## Your assignment
Please count the lines with the word "output" in the material below, then state the number by itself.
*** Block opens ***
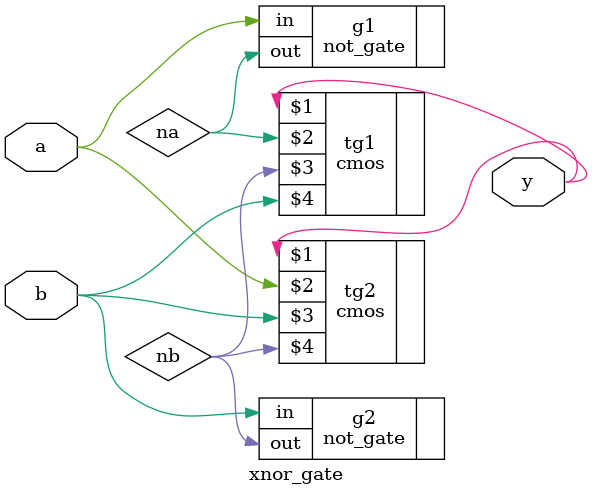
<source format=v>
module xnor_gate (input a, b, output y);
	wire na, nb;     
	not_gate g1(.out(na), .in(a)); 
	not_gate g2(.out(nb), .in(b));

	cmos tg1(y, na, nb, b);
	cmos tg2(y, a, b, nb);
endmodule

       

</source>
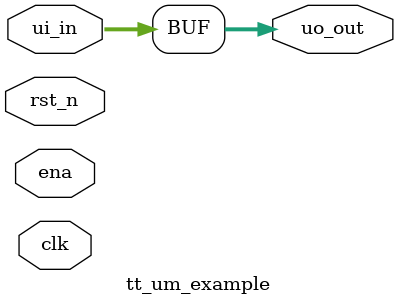
<source format=v>
/*
 * Copyright (c) 2023 Your Name
 * SPDX-License-Identifier: Apache-2.0
 */

`define default_netname none

module tt_um_example (
    input  wire [7:0] ui_in,    // Dedicated inputs
    output wire [7:0] uo_out,   // Dedicated outputs
    //input  wire [7:0] uio_in,   // IOs: Input path
    //output wire [7:0] uio_out,  // IOs: Output path
    //output wire [7:0] uio_oe,   // IOs: Enable path (active high: 0=input, 1=output)
    input  wire       ena,
    input  wire       clk,
    input  wire       rst_n
);

  // All output pins must be assigned. If not used, assign to 0.
  assign uo_out  = ui_in;  // Example: ou_out is ui_in
  //assign uio_out = 0;
  //assign uio_oe  = 0;

endmodule

</source>
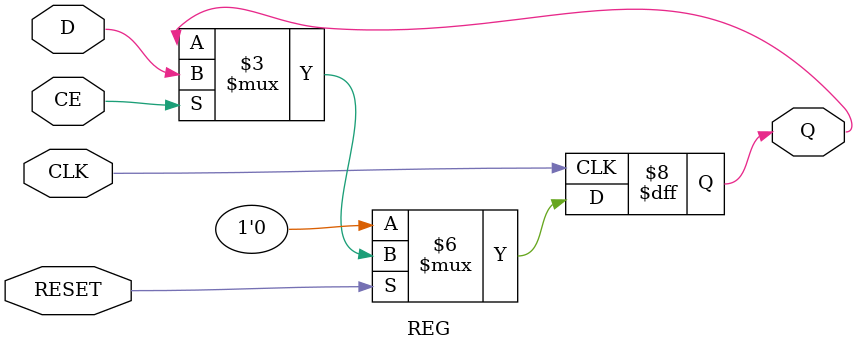
<source format=v>
`ifndef DSP48_NREG_REG
`define DSP48_NREG_REG

module REG (D, Q, CLK, CE, RESET);
   input wire D;
   input wire CLK;
   input wire CE;
   input wire RESET;
   output reg Q;

   always @(posedge CLK) begin
     if (~RESET)
       Q <= 1'b0;
     else if (CE)
       Q <= D;
   end

endmodule // REG

`endif //  `ifndef DSP48_NREG_REG

</source>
*** Block closes ***
## Solution to the exercise
6